During the laying of a new gas pipeline on the Rue de Douai in Roclincourt (Pas-de-Calais), workmen came across the ruins of a communication trench listed on the maps held by the general staff as the ‘Lesieur trench’. At the bottom of this trench lay the body of soldier Pierre Grenier (Private No. 1771 in the 4th Company of the 1st Battalion of the 59th Infantry Regiment.). On 24th September 1915 his unit spent the night at Arras, before being moved up to the Roclincourt sector at the far right flank of the offensive line put in place for the third battle of Artois.
Pierre Grenier passed through a communication trench to join up with his company; meanwhile, under the pressure of the German artillery fire, the walls of the trench collapsed and buried him. The records for 25th September 1915 shows that the 4th Company recorded 10 men killed, 52 wounded and 4 missing in action. On 11th April 1921 Grenier was officially declared to have “died for his country” by the court at Tournon.
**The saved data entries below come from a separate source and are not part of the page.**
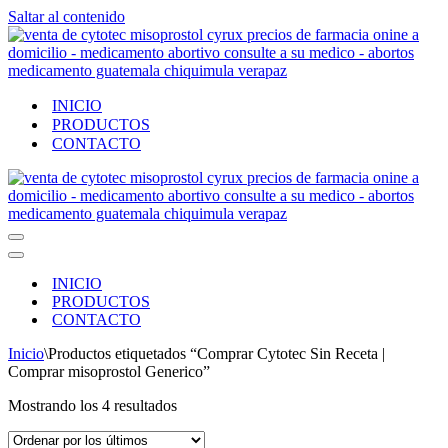
Saltar al contenido
INICIO
PRODUCTOS
CONTACTO
Menú
de
Menú
navegación
de
INICIO
navegación
PRODUCTOS
CONTACTO
Inicio
\
Productos etiquetados “Comprar Cytotec Sin Receta |
Comprar misoprostol Generico”
Ordenado
Mostrando los 4 resultados
por
los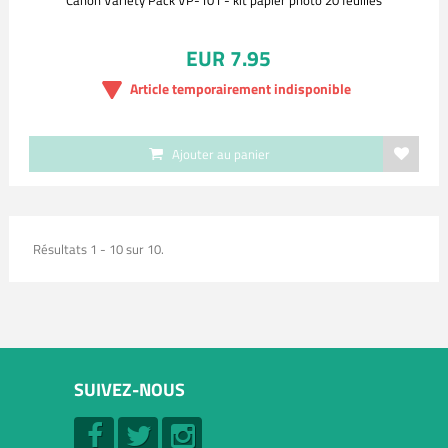
Canon Variety Pack VP-101 - kit papier photo 20 feuilles
EUR 7.95
Article temporairement indisponible
Ajouter au panier
Résultats 1 - 10 sur 10.
SUIVEZ-NOUS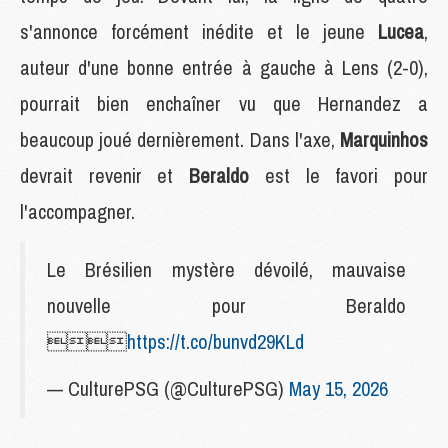
s'annonce forcément inédite et le jeune
Lucea
,
auteur d'une bonne entrée à gauche à Lens (2-0),
pourrait bien enchaîner vu que Hernandez a
beaucoup joué dernièrement. Dans l'axe,
Marquinhos
devrait revenir et
Beraldo
est le favori pour
l'accompagner.
Le Brésilien mystère dévoilé, mauvaise
nouvelle pour Beraldo

https://t.co/bunvd29KLd
— CulturePSG (@CulturePSG)
May 15, 2026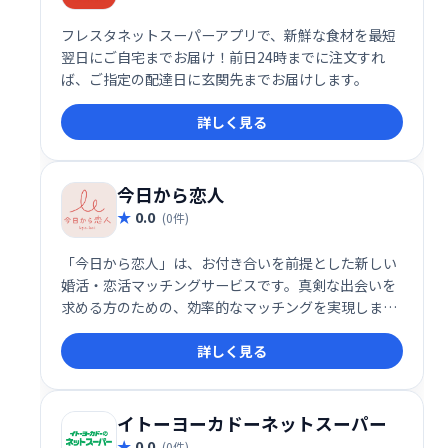
フレスタネットスーパーアプリで、新鮮な食材を最短
翌日にご自宅までお届け！前日24時までに注文すれ
ば、ご指定の配達日に玄関先までお届けします。
詳しく見る
今日から恋人
0.0
(0件)
「今日から恋人」は、お付き合いを前提とした新しい
婚活・恋活マッチングサービスです。真剣な出会いを
求める方のための、効率的なマッチングを実現しま
す。従来のマッチングアプリとは異なり、お付き合い
詳しく見る
をスタート地点として、よりスムーズな関係構築を目
指せます。充実した出会いを求めるなら、「今日から
恋人」をご利用ください。
イトーヨーカドーネットスーパー
0.0
(0件)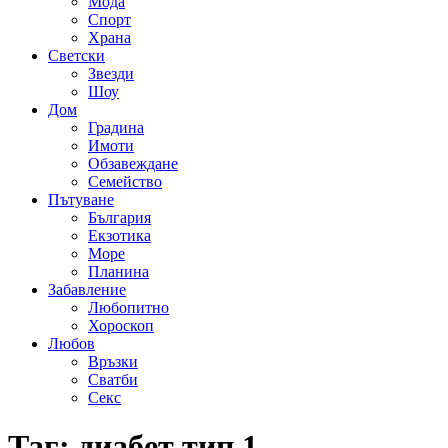
Мода
Спорт
Храна
Светски
Звезди
Шоу
Дом
Градина
Имоти
Обзавеждане
Семейство
Пътуване
България
Екзотика
Море
Планина
Забавление
Любопитно
Хороскоп
Любов
Връзки
Сватби
Секс
Таг:
диабет тип 1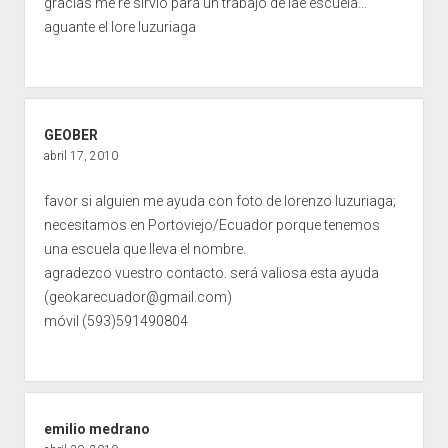
gracias me re sirvio para un trabajo de lae escuela…
aguante el lore luzuriaga
GEOBER
abril 17, 2010
favor si alguien me ayuda con foto de lorenzo luzuriaga;
necesitamos en Portoviejo/Ecuador porque tenemos
una escuela que lleva el nombre.
agradezco vuestro contacto. será valiosa esta ayuda
(
geokarecuador@gmail.com
)
móvil (593)591490804
emilio medrano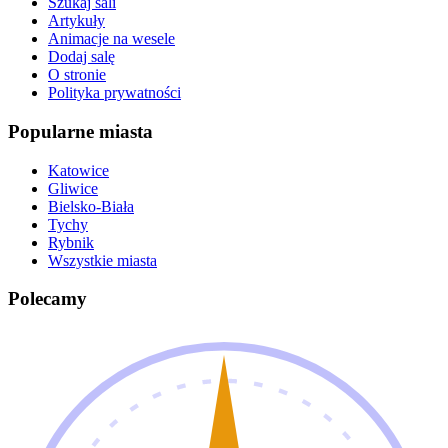
Szukaj sali
Artykuły
Animacje na wesele
Dodaj salę
O stronie
Polityka prywatności
Popularne miasta
Katowice
Gliwice
Bielsko-Biała
Tychy
Rybnik
Wszystkie miasta
Polecamy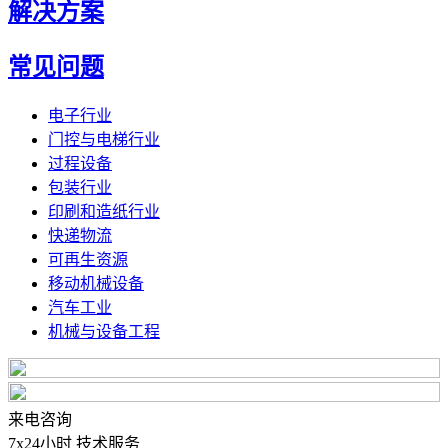
解决方案
常见问题
电子行业
门控与电梯行业
过程设备
包装行业
印刷和造纸行业
快递物流
可再生资源
移动机械设备
汽车工业
机械与设备工程
来电咨询
7x24小时 技术服务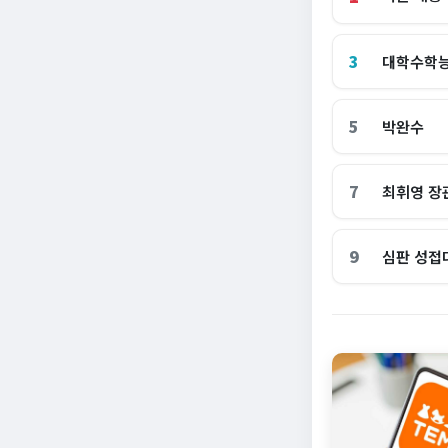
3
대학수학
5
박완수
7
최휘영 장
9
심판 성접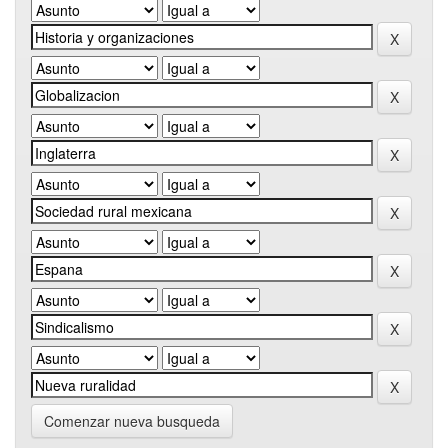
Comenzar nueva busqueda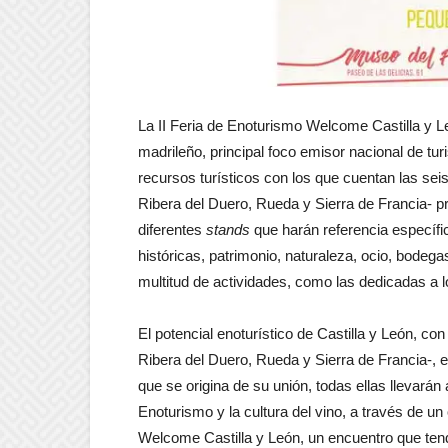
La II Feria de Enoturismo Welcome Castilla y L
madrileño, principal foco emisor nacional de tur
recursos turísticos con los que cuentan las seis
Ribera del Duero, Rueda y Sierra de Francia- p
diferentes
stands
que harán referencia específi
históricas, patrimonio, naturaleza, ocio, bodeg
multitud de actividades, como las dedicadas a
El potencial enoturístico de Castilla y León, co
Ribera del Duero, Rueda y Sierra de Francia-, es
que se origina de su unión, todas ellas llevará
Enoturismo y la cultura del vino, a través de un 
Welcome Castilla y León, un encuentro que ten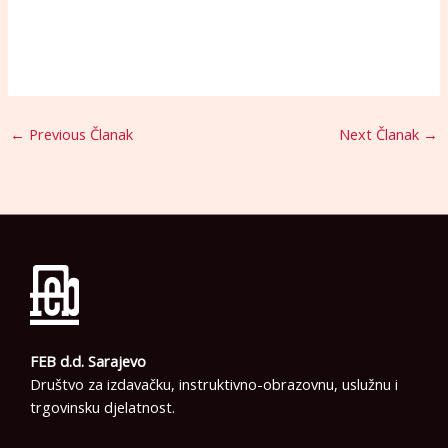
←
Previous Članak
Next Članak
→
FEB d.d. Sarajevo
Društvo za izdavačku, instruktivno-obrazovnu, uslužnu i
trgovinsku djelatnost.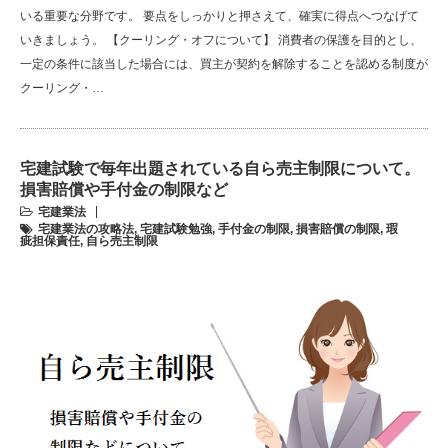
いる重要な分野です。 要点をしっかりと押さえて、確実に得点へつなげて
いきましょう。 【クーリング・オフについて】 消費者の保護を目的とし、
一定の条件に該当した場合には、買主が契約を解除することを認める制度が
クーリング・…
宅建試験で毎年出題されている自ら売主制限について。
損害賠償や手付金の制限など
宅建業法
宅建業法の攻略法
,
宅建試験勉強
,
手付金の制限
,
損害賠償の制限
,
瑕
疵担保責任
,
自ら売主制限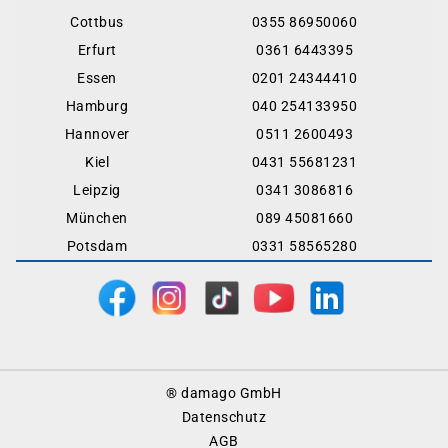
Cottbus
0355 86950060
Erfurt
0361 6443395
Essen
0201 24344410
Hamburg
040 254133950
Hannover
0511 2600493
Kiel
0431 55681231
Leipzig
0341 3086816
München
089 45081660
Potsdam
0331 58565280
Footer
® damago GmbH
Menu
Datenschutz
AGB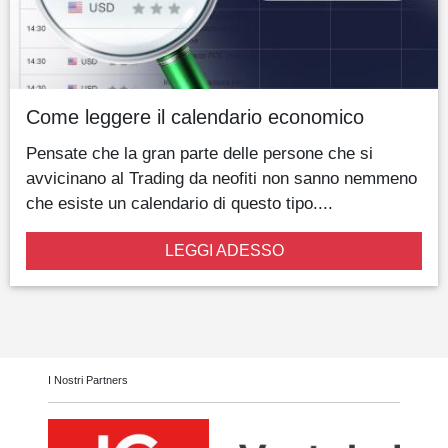
Come leggere il calendario economico
Pensate che la gran parte delle persone che si
avvicinano al Trading da neofiti non sanno nemmeno
che esiste un calendario di questo tipo....
LEGGI ADESSO
I Nostri Partners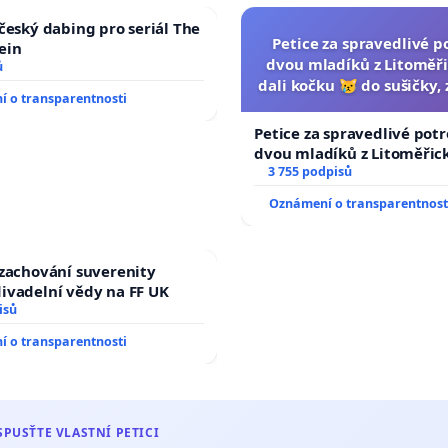
 český dabing pro seriál The
Petice za spravedlivé p
ein
dvou mladíků z Litoměři
ů
dali kočku 😿 do sušičky, 
 o transparentnosti
umírání zvířete nato
Petice za spravedlivé potr
dvou mladíků z Litoměřick
dali kočku 😿 do sušičky, z
3 755 podpisů
umírání zvířete natočili.
Oznámení o transparentnost
 zachování suverenity
ivadelní vědy na FF UK
isů
 o transparentnosti
SPUSŤTE VLASTNÍ PETICI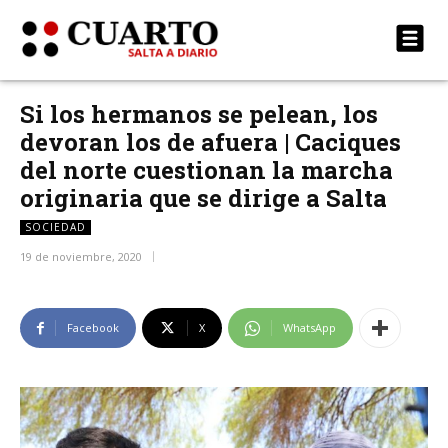
Si los hermanos se pelean, los
devoran los de afuera | Caciques
del norte cuestionan la marcha
originaria que se dirige a Salta
SOCIEDAD
19 de noviembre, 2020
Facebook
X
WhatsApp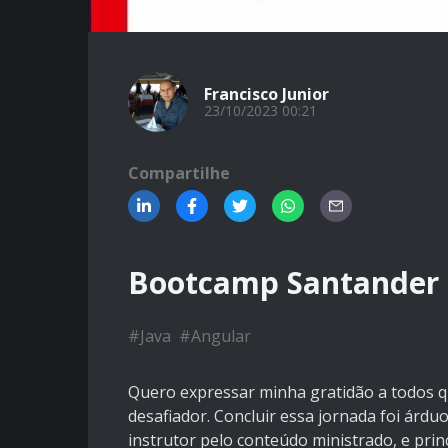
Francisco Junior
23/10/2023 00:21
Compartilhe
Bootcamp Santander 
#
Java
#
Angular
Quero expressar minha gratidão a todos 
desafiador. Concluir essa jornada foi árd
instrutor pelo conteúdo ministrado, e pr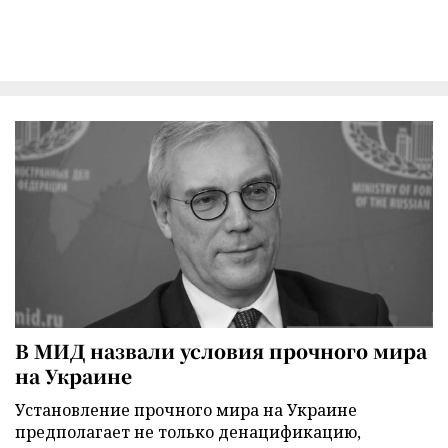
В МИД назвали условия прочного мира
на Украине
Установление прочного мира на Украине
предполагает не только денацификацию,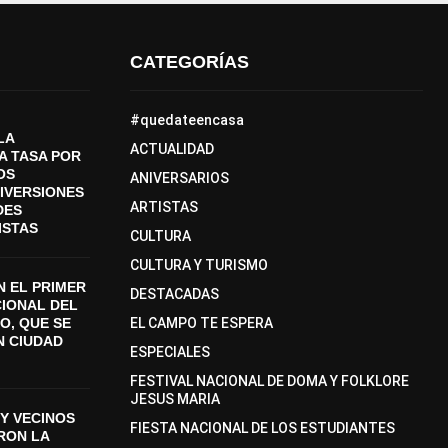
CATEGORÍAS
#quedateencasa
LA
ACTUALIDAD
A TASA POR
OS
ANIVERSARIOS
DIVERSIONES
ARTISTAS
DES
ISTAS
CULTURA
CULTURA Y TURISMO
 EL PRIMER
DESTACADAS
CIONAL DEL
O, QUE SE
EL CAMPO TE ESPERA
N CIUDAD
ESPECIALES
FESTIVAL NACIONAL DE DOMA Y FOLKLORE
JESUS MARIA
Y VECINOS
FIESTA NACIONAL DE LOS ESTUDIANTES
ON LA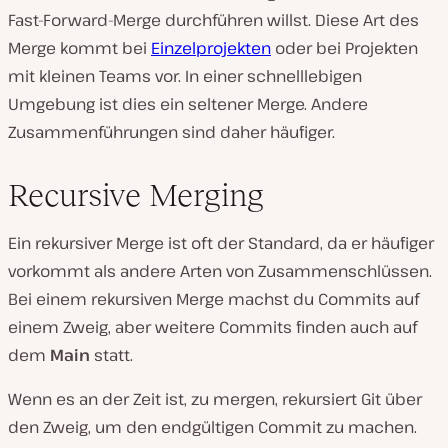
Fast-Forward-Merge durchführen willst. Diese Art des
Merge kommt bei
Einzelprojekten
oder bei Projekten
mit kleinen Teams vor. In einer schnelllebigen
Umgebung ist dies ein seltener Merge. Andere
Zusammenführungen sind daher häufiger.
Recursive Merging
Ein rekursiver Merge ist oft der Standard, da er häufiger
vorkommt als andere Arten von Zusammenschlüssen.
Bei einem rekursiven Merge machst du Commits auf
einem Zweig, aber weitere Commits finden auch auf
dem
Main
statt.
Wenn es an der Zeit ist, zu mergen, rekursiert Git über
den Zweig, um den endgültigen Commit zu machen.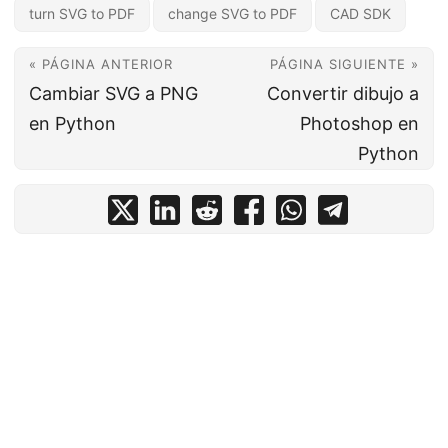
turn SVG to PDF
change SVG to PDF
CAD SDK
« PÁGINA ANTERIOR
PÁGINA SIGUIENTE »
Cambiar SVG a PNG
Convertir dibujo a
en Python
Photoshop en
Python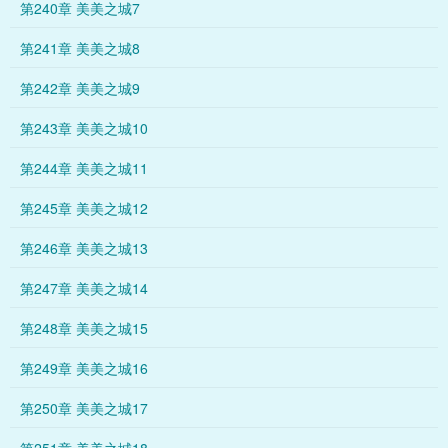
第240章 美美之城7
第241章 美美之城8
第242章 美美之城9
第243章 美美之城10
第244章 美美之城11
第245章 美美之城12
第246章 美美之城13
第247章 美美之城14
第248章 美美之城15
第249章 美美之城16
第250章 美美之城17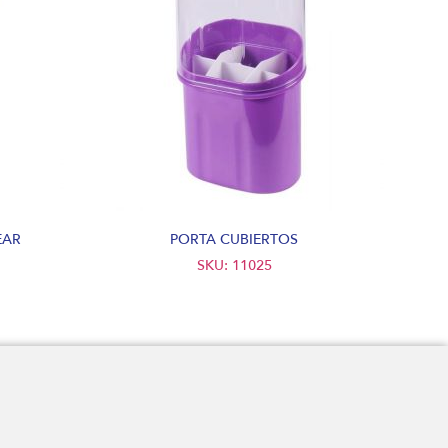
EAR
PORTA CUBIERTOS
SKU: 11025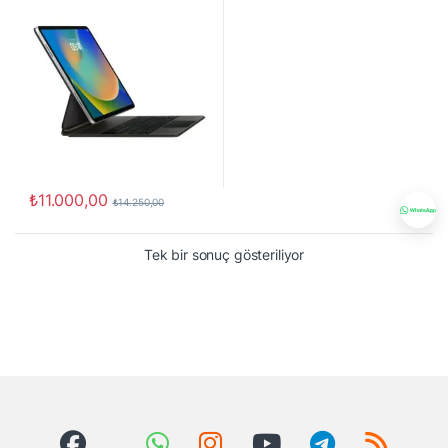
(Orjinal)
₺
11.000,00
₺
14.250,00
Tek bir sonuç gösteriliyor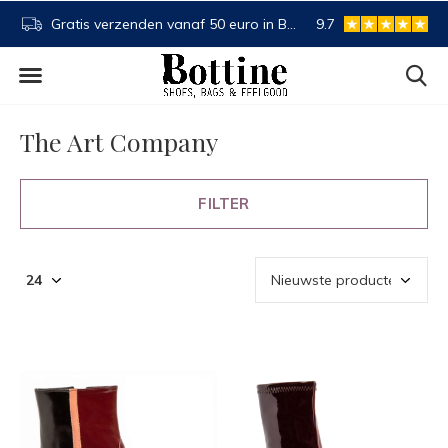
NL
Koop nu, betaal later
9.7
Spaartegoed
The Art Company
FILTER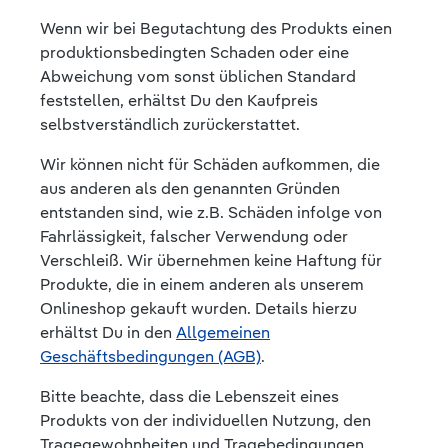
Wenn wir bei Begutachtung des Produkts einen
produktionsbedingten Schaden oder eine
Abweichung vom sonst üblichen Standard
feststellen, erhältst Du den Kaufpreis
selbstverständlich zurückerstattet.
Wir können nicht für Schäden aufkommen, die
aus anderen als den genannten Gründen
entstanden sind, wie z.B. Schäden infolge von
Fahrlässigkeit, falscher Verwendung oder
Verschleiß. Wir übernehmen keine Haftung für
Produkte, die in einem anderen als unserem
Onlineshop gekauft wurden. Details hierzu
erhältst Du in den
Allgemeinen
Geschäftsbedingungen (AGB)
.
Bitte beachte, dass die Lebenszeit eines
Produkts von der individuellen Nutzung, den
Tragegewohnheiten und Tragebedingungen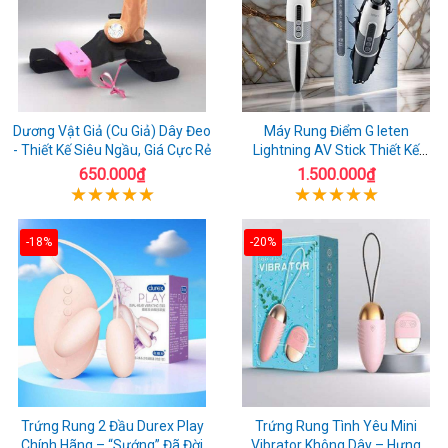
Dương Vật Giả (Cu Giả) Dây Đeo
Máy Rung Điểm G leten
- Thiết Kế Siêu Ngầu, Giá Cực Rẻ
Lightning AV Stick Thiết Kế
Thông Minh
650.000₫
1.500.000₫
-18%
-20%
Trứng Rung 2 Đầu Durex Play
Trứng Rung Tình Yêu Mini
Chính Hãng – “Sướng” Đã Đời
Vibrator Không Dây – Hưng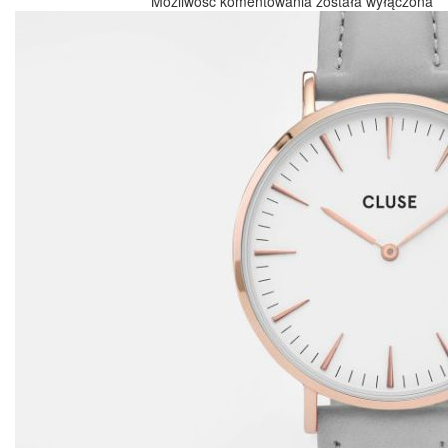
Możliwość komentowania
została wyłączona
G-
Shock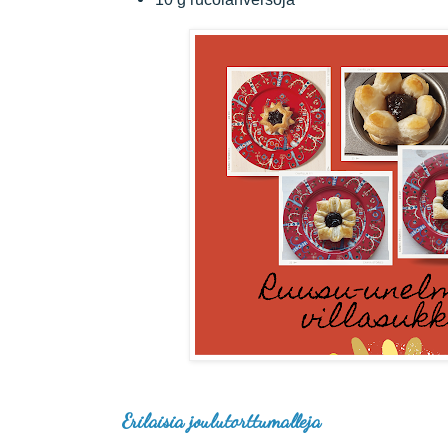
Erilaisia joulutorttumalleja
Private Grenier was carrying a light haversack containing a tent, a gas mask and two days’ rations. He was also carrying his personal documents, including photographs of his family, a pencil, his wallet (which contained his gold wedding band) and a handful of coins of which the most recent was a gold ten Franc piece from 1911. Among his personal effects were also found a puzzle in the form of a boat, two aluminium rings and one (unfinished) copper ring, a pocket watch, a pipe and lighter, a penknife, a bronze cross and a small prayer book.